A weak Harnack inequality for fractional evolution equations with discontinuous coefficients

TL;DR

This paper establishes a weak Harnack inequality for nonnegative solutions of linear time fractional diffusion equations with discontinuous coefficients, enabling further results like maximum principles and solution regularity.

Contribution

It introduces a novel weak Harnack inequality for fractional diffusion equations with minimal coefficient regularity, using new a priori estimates and avoiding complex BMO techniques.

Findings

Proved a weak Harnack inequality with optimal critical exponent.

Established the strong maximum principle for fractional diffusion.

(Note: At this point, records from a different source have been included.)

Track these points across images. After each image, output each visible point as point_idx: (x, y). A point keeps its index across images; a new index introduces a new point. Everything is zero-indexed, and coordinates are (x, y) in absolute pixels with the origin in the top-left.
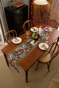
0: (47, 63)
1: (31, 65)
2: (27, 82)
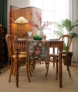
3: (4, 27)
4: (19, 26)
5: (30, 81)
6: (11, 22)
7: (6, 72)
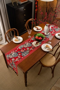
0: (51, 67)
1: (30, 67)
2: (26, 85)
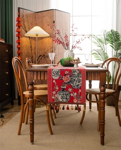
3: (7, 43)
4: (33, 41)
5: (52, 134)
6: (19, 36)
7: (13, 118)
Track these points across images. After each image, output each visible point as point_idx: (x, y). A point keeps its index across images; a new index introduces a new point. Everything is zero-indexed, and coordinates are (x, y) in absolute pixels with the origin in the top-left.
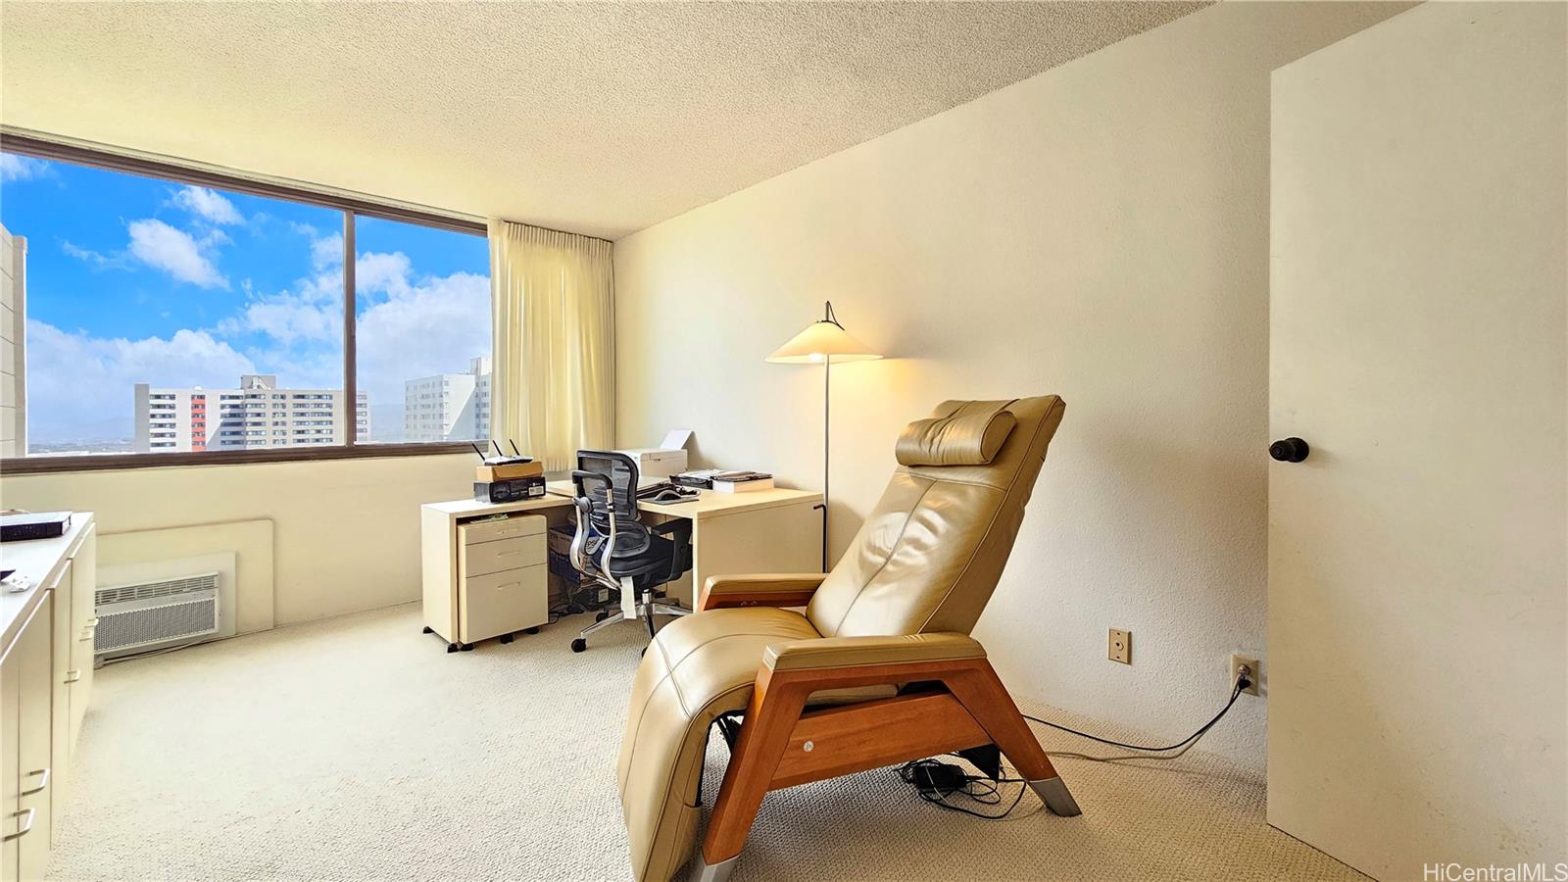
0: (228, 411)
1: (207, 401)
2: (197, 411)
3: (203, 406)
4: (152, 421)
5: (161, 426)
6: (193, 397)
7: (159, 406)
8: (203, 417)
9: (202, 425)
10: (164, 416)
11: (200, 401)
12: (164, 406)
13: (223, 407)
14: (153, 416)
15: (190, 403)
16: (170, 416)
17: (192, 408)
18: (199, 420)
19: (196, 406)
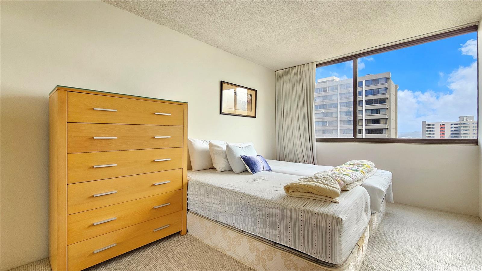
0: (453, 129)
1: (445, 126)
2: (442, 129)
3: (444, 128)
4: (427, 132)
5: (430, 134)
6: (440, 125)
7: (429, 128)
8: (444, 131)
9: (444, 134)
10: (431, 131)
11: (443, 126)
12: (431, 128)
13: (451, 128)
14: (427, 131)
15: (439, 127)
16: (433, 131)
17: (440, 128)
18: (443, 132)
19: (441, 128)
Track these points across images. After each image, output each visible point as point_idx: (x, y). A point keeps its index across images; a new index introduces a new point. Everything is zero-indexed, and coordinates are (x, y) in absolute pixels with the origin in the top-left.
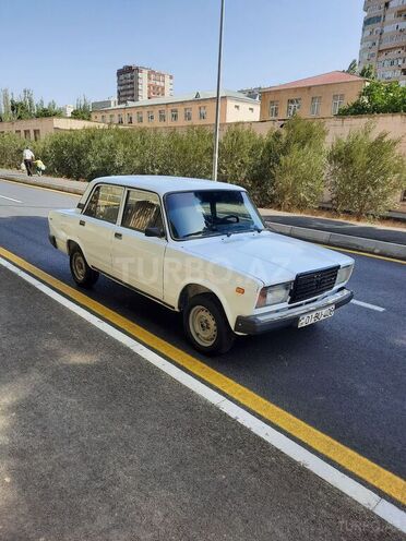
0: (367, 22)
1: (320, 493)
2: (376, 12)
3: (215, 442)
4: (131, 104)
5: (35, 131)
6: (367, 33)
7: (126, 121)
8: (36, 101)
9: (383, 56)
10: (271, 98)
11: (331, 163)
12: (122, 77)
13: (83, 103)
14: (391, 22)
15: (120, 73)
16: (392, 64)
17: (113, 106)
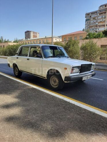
0: (86, 20)
1: (102, 119)
2: (88, 18)
3: (64, 108)
4: (28, 39)
5: (3, 46)
6: (87, 23)
7: (27, 43)
8: (4, 39)
9: (91, 28)
10: (64, 37)
11: (81, 50)
12: (26, 33)
13: (16, 40)
14: (92, 20)
15: (26, 32)
16: (93, 30)
17: (24, 40)
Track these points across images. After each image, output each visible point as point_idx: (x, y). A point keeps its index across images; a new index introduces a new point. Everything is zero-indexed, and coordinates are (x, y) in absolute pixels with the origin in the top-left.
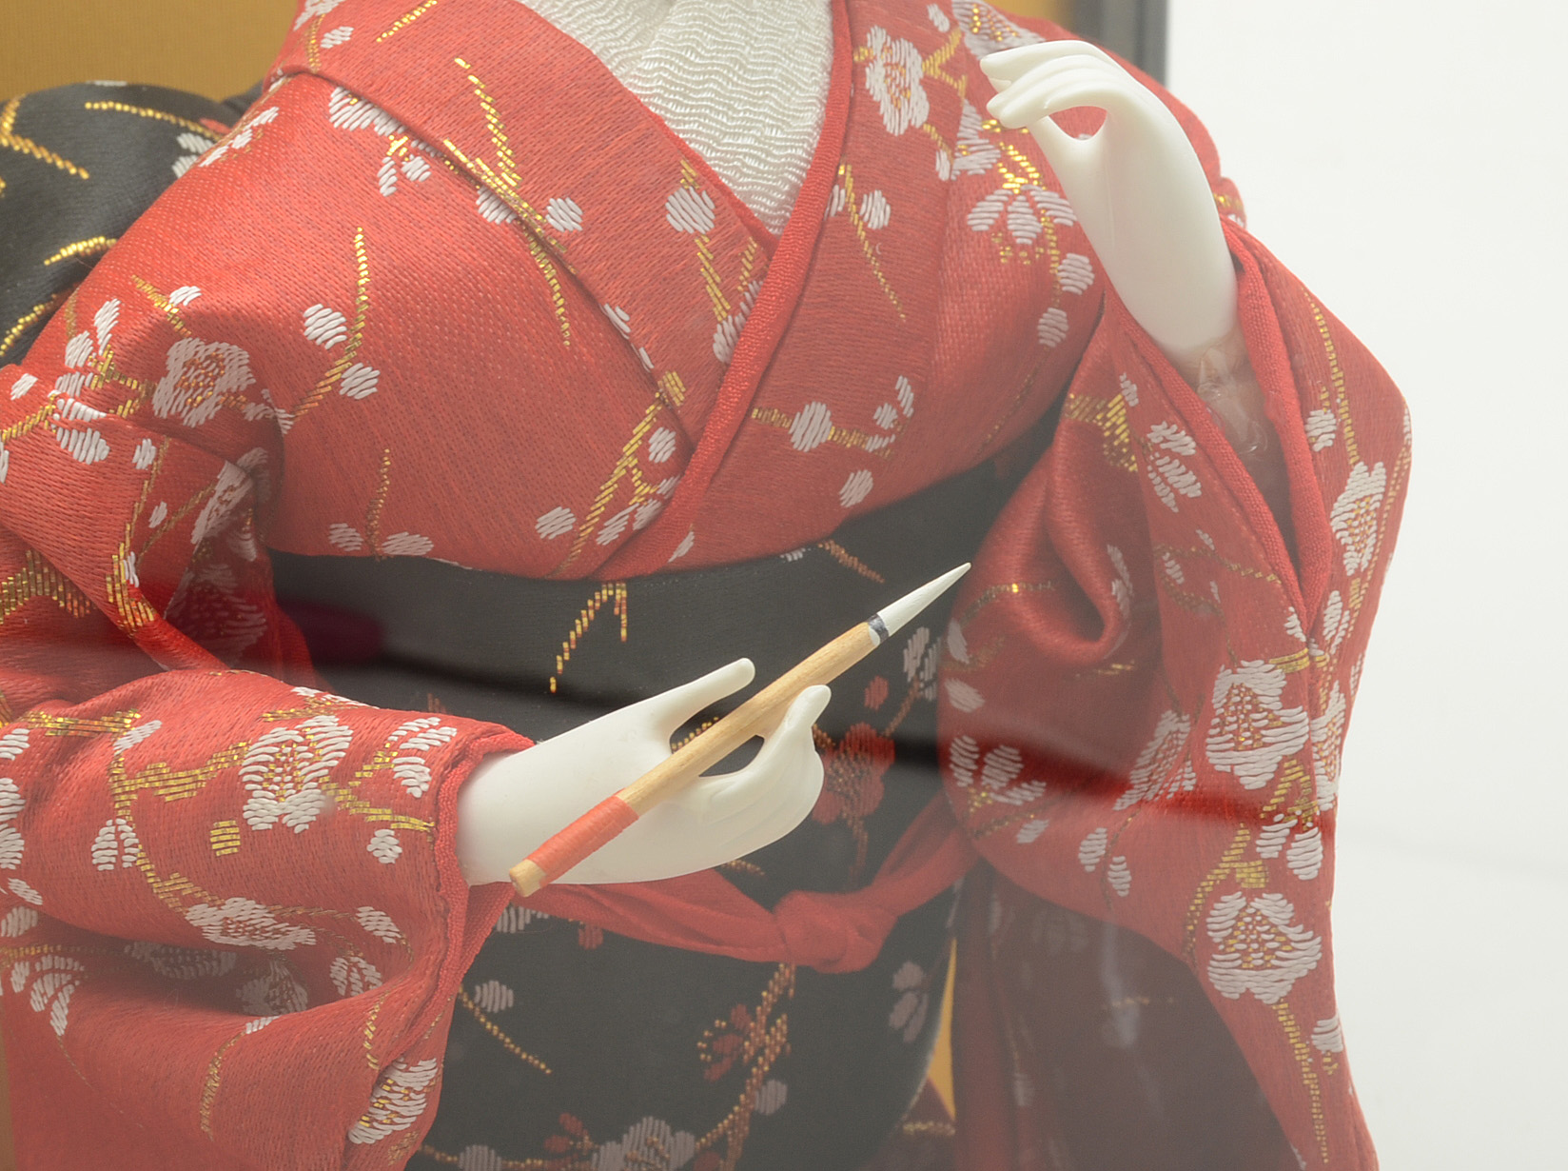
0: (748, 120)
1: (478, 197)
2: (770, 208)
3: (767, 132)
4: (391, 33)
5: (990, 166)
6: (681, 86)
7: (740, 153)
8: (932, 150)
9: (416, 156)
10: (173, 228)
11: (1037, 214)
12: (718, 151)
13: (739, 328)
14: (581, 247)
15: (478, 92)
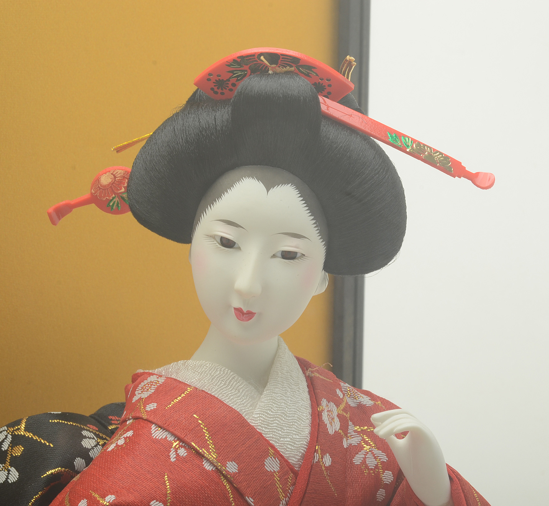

Demonstrated continuity of solutions at initial time t=0.

Abstract

We study linear time fractional diffusion equations in divergence form of time order less than one. It is merely assumed that the coefficients are measurable and bounded, and that they satisfy a uniform parabolicity condition. As the main result we establish for nonnegative weak supersolutions of such problems a weak Harnack inequality with optimal critical exponent. The proof relies on new a priori estimates for time fractional problems and uses Moser's iteration technique and an abstract lemma of Bombieri and Giusti, the latter allowing to avoid the rather technically involved approach via BMO. As applications of the weak Harnack inequality we establish the strong maximum principle, continuity of weak solutions at t = 0, and a Liouville type theorem.